§ **Instructions for the task**: Which lines in the records contain the word "velocity", matching case exactly? Pick out and copy each one.

§ **Records for this task**:
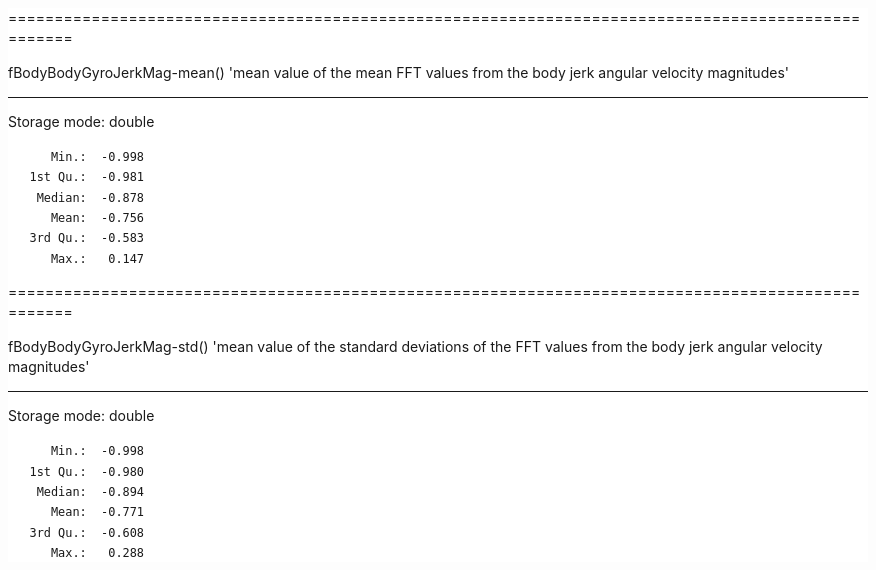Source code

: ===================================================================================================

   fBodyBodyGyroJerkMag-mean() 'mean value of the mean FFT values from the body jerk angular 
	velocity magnitudes'

---------------------------------------------------------------------------------------------------

   Storage mode: double

          Min.:  -0.998
       1st Qu.:  -0.981
        Median:  -0.878
          Mean:  -0.756
       3rd Qu.:  -0.583
          Max.:   0.147

===================================================================================================

   fBodyBodyGyroJerkMag-std() 'mean value of the standard deviations of the FFT values from the 
	body jerk angular velocity magnitudes'

---------------------------------------------------------------------------------------------------

   Storage mode: double

          Min.:  -0.998
       1st Qu.:  -0.980
        Median:  -0.894
          Mean:  -0.771
       3rd Qu.:  -0.608
          Max.:   0.288

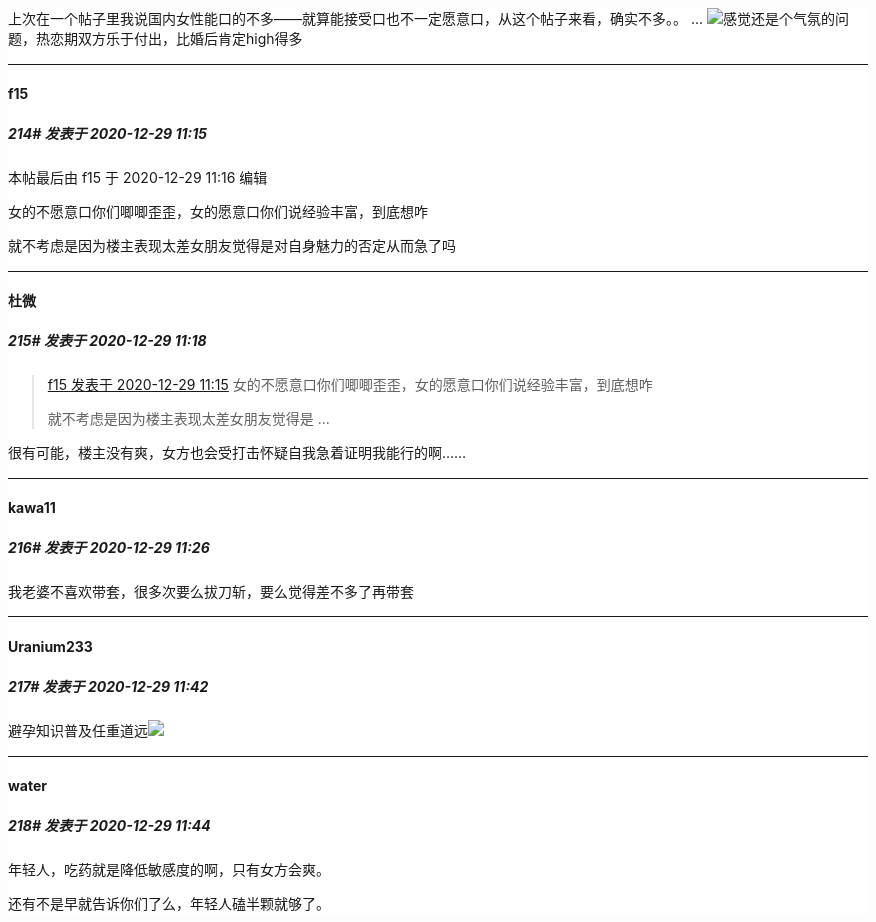 上次在一个帖子里我说国内女性能口的不多——就算能接受口也不一定愿意口，从这个帖子来看，确实不多。。 ...</blockquote>
<img src="https://static.saraba1st.com/image/smiley/face2017/053.png" referrerpolicy="no-referrer">感觉还是个气氛的问题，热恋期双方乐于付出，比婚后肯定high得多


-----

####  f15  
##### 214#       发表于 2020-12-29 11:15


 本帖最后由 f15 于 2020-12-29 11:16 编辑 

女的不愿意口你们唧唧歪歪，女的愿意口你们说经验丰富，到底想咋

就不考虑是因为楼主表现太差女朋友觉得是对自身魅力的否定从而急了吗


-----

####  杜微  
##### 215#       发表于 2020-12-29 11:18


<blockquote><a href="httphttps://bbs.saraba1st.com/2b/forum.php?mod=redirect&amp;goto=findpost&amp;pid=49876581&amp;ptid=1979949" target="_blank">f15 发表于 2020-12-29 11:15</a>
女的不愿意口你们唧唧歪歪，女的愿意口你们说经验丰富，到底想咋

就不考虑是因为楼主表现太差女朋友觉得是 ...</blockquote>
很有可能，楼主没有爽，女方也会受打击怀疑自我急着证明我能行的啊……


-----

####  kawa11  
##### 216#       发表于 2020-12-29 11:26


我老婆不喜欢带套，很多次要么拔刀斩，要么觉得差不多了再带套


-----

####  Uranium233  
##### 217#       发表于 2020-12-29 11:42


避孕知识普及任重道远<img src="https://static.saraba1st.com/image/smiley/face2017/020.png" referrerpolicy="no-referrer">


-----

####  water  
##### 218#       发表于 2020-12-29 11:44


年轻人，吃药就是降低敏感度的啊，只有女方会爽。


还有不是早就告诉你们了么，年轻人磕半颗就够了。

§ **Output of the task**:
	velocity magnitudes'
	body jerk angular velocity magnitudes'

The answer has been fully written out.